Spin-lattice relaxation and ODMR linenarrowing of the photoexcited triplet state of pyrene in polycrystalline Shpol'skii hosts and glassy matrices

Abstract

Phosphorescence and ODMR linewidths, and spin-lattice relaxation (SLR) rates were measured at pumped helium temperatures for the triplet excited state of pyrene doped in several n-alkane polycrystalline hosts as well as in 3-methylpentane (3-MP) glass, in order to test the expectation that the optimum Shpol'skii matrix for pyrene should lead to the slowest SLR rates. Among the series of n-alkanes, n-hexane showed the best Shpol'skii effect for pyrene in terms of the narrowest phosphorescence and weakest guest–host phonon coupling.

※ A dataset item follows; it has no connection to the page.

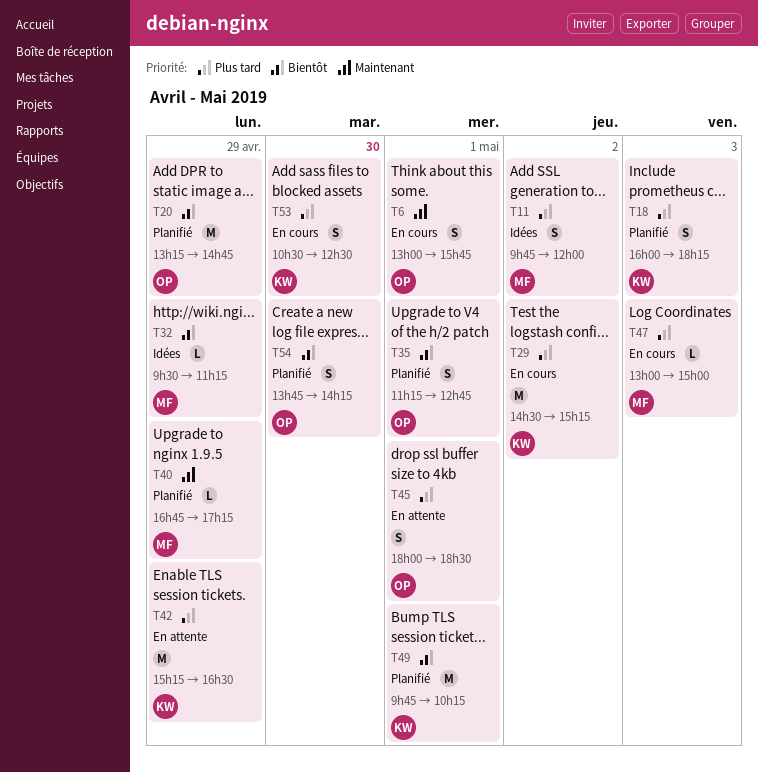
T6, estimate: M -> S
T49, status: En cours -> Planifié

The 2| E| and | D+ E| ODMR linewidths for pyrene were minimized in n-hexane as well. Microwave saturated phosphorescence decay and fast passage methods were used to measure the SLR rates in the range 1.75–4.2 K. SLR appeared to be slowest in n-octane rather than n-hexane, but was significantly faster in n-decane and 3-MP. A marked anisotropy was observed in all hosts, in which the in-plane ( x ⇄ y) relaxation rate was 20–40 times the other rates. While this was suggestive of a mechanism in which SLR occurs by means of thermal promotion to a local phonon state with rotated spin axes, the observed activation energy was too small (2–3 cm −1) to be consistent with such a mechanism. In n-hexane, the relaxation appears to proceed by means of a direct process (rate α T 1) in this temperature range. In the 3-MP glass, relaxation was faster than in the polycrystalline hosts, and followed a power law temperature dependence with an exponent of 2.4±0.2, in agreement with earlier studies of naphthalene derivatives in the same host, indicating that a direct two-level-system phonon mechanism is important in this glassy host.